I.1. A certeza do eu e seu conteúdo vital
O ser do qual sou consciente apresenta-se como o primeiro conhecimento, como um ponto de partida indubitável. Esta certeza, embora não sendo a primeira é, no entanto, um ponto de partida do conhecimento, o mais original. É a certeza que me é mais próxima, pois é inseparável de mim mesmo e, enquanto tal, é uma certeza ainda não-refletida; no entanto, por ela, o pensamento sai da atitude natural da sua vida orientada para os objetos para se considerar a si mesmo.
Em todo o lado - na vida de Agostinho, no “eu penso” de Descartes, “no ser consciente” (Bewußtsein) de Husserl -, em todo o lado, existe certamente um “eu sou” […]. A certeza que se tem do próprio ser, é, num certo sentido, “o conhecimento mais original” […] um ponto de partida diante do qual não se pode retroceder (Stein, 1950, pp. 35-36).
Esta certeza, embora se apoie em Agostinho, Descartes e em Husserl, não é um principio do qual se possam deduzir outras verdades, mas antes uma proximidade e uma inseparabilidade de si mesmo, como uma forma de presença a si mesmo, da qual não nos podemos separar, “algo que parece ter também uma ascendência heideggeriana” (Tommasi, 2012, p. 83).
O ser “no qual eu sou” e do qual sou consciente, manifesta uma dupla face: a do ser e a do não-ser, é um agora entre o que já não é e o que ainda não é (cfr. Stein, 1950, p. 36); apresenta um duplo rosto: o do ser e do não ser. O ato “em que eu sou”;2 isto é, o “movimento espiritual” em que “eu sou” é sempre outro, e como o ser e o “movimento espiritual” não são separados, eu sou num e no outro; o meu ser é, por isso, em cada dia diferente (cfr. Stein, 1950, p. 36).

Dados fornecidos:
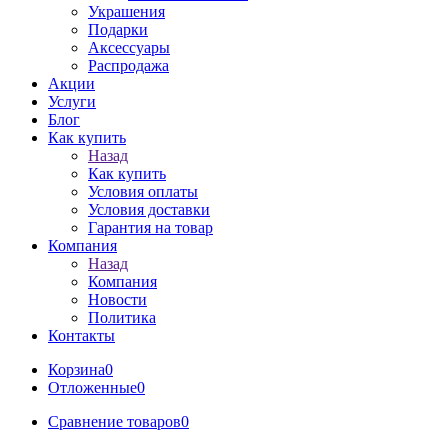
Украшения
Подарки
Аксессуары
Распродажа
Акции
Услуги
Блог
Как купить
Назад
Как купить
Условия оплаты
Условия доставки
Гарантия на товар
Компания
Назад
Компания
Новости
Политика
Контакты
Корзина
0
Отложенные
0
Сравнение товаров
0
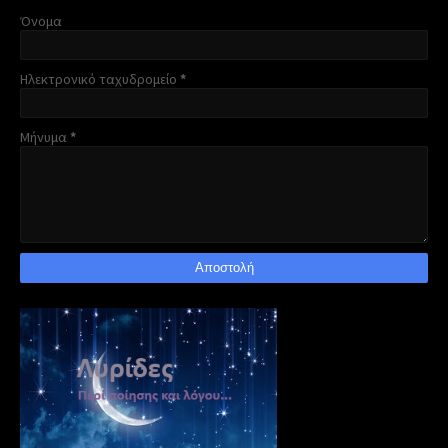
Όνομα
Ηλεκτρονικό ταχυδρομείο
*
Μήνυμα
*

Tarefa 1: Nas entradas acima, substitua "Назад" por "Обратно" e escreva todas elas de novo sem nenhuma outra mudança. Deixe as imagens de fora.
Tarefa 2: Escreva a continuação do texto sobre a certeza do eu e seu conteúdo vital, começando logo depois da última frase.

Resposta esperada 1:
Украшения
Подарки
Аксессуары
Распродажа
Акции
Услуги
Блог
Как купить
Обратно
Как купить
Условия оплаты
Условия доставки
Гарантия на товар
Компания
Обратно
Компания
Новости
Политика
Контакты
Корзина
0
Отложенные
0
Сравнение товаров
0
Όνομα
Ηλεκτρονικό ταχυδρομείο
*
Μήνυμα
*

Resposta esperada 2:
Em que consiste então a vida da consciência? E como é que esta manifesta esta dupla valência de ser e não ser? É sobre as bases da fenomenologia que Edith Stein vai articular a constituição do ser finito no diálogo com o infinito. A consciência experimenta-se como vivência concreta, num ser que é capaz de sentir e de se vivenciar. Na esteira fenomenológica de Husserl, a vida da consciência é constituída por vivências formadas por unidades de experiência. Estas constituem, cada uma em si mesma, uma unidade, e têm uma certa duração própria e uma certa intensidade. Quando uma vivência se esvai, recai num fundo da consciência e logo é sucedida por uma outra. A coordenação entre uma unidade de vivência e outra, é feita pelo eu que liga umas vivências às outras, concebidas como “unidades de experiência”. “O eu não devém e não passa como as unidades de experiência” (Stein, 1950, p. 47).
Para Stein, o eu da consciência é um eu vivo, vive na experiência da consciência. Contudo, considerado como “eu puro”, participa dessa experiência, mas não faz parte do seu conteúdo, encontra-se para além da experiência (cfr. Stein, 1950, pp. 45-46); é um “eu vivo” que vive nas vivências e, enquanto tal, passa de uma para a outra garantindo também a unidade do seu fluxo. O eu mergulha nelas e passa de uma para a outra e a vida flui (cfr. Stein, 1950, p. 50). As unidades de experiência são concebidas na vida quotidiana como factos, acontecimentos que provocam um estado de consciência, como por exemplo: a alegria, o medo etc. O constituir-se da sua realidade está em devir. Embora seja um “eu vivo”, o eu do qual sou consciente experimenta o ser e o não ser, pois a sua vida flui e passa. Será pelos conceitos tomistas de ato e potência que Stein explica esta passagem.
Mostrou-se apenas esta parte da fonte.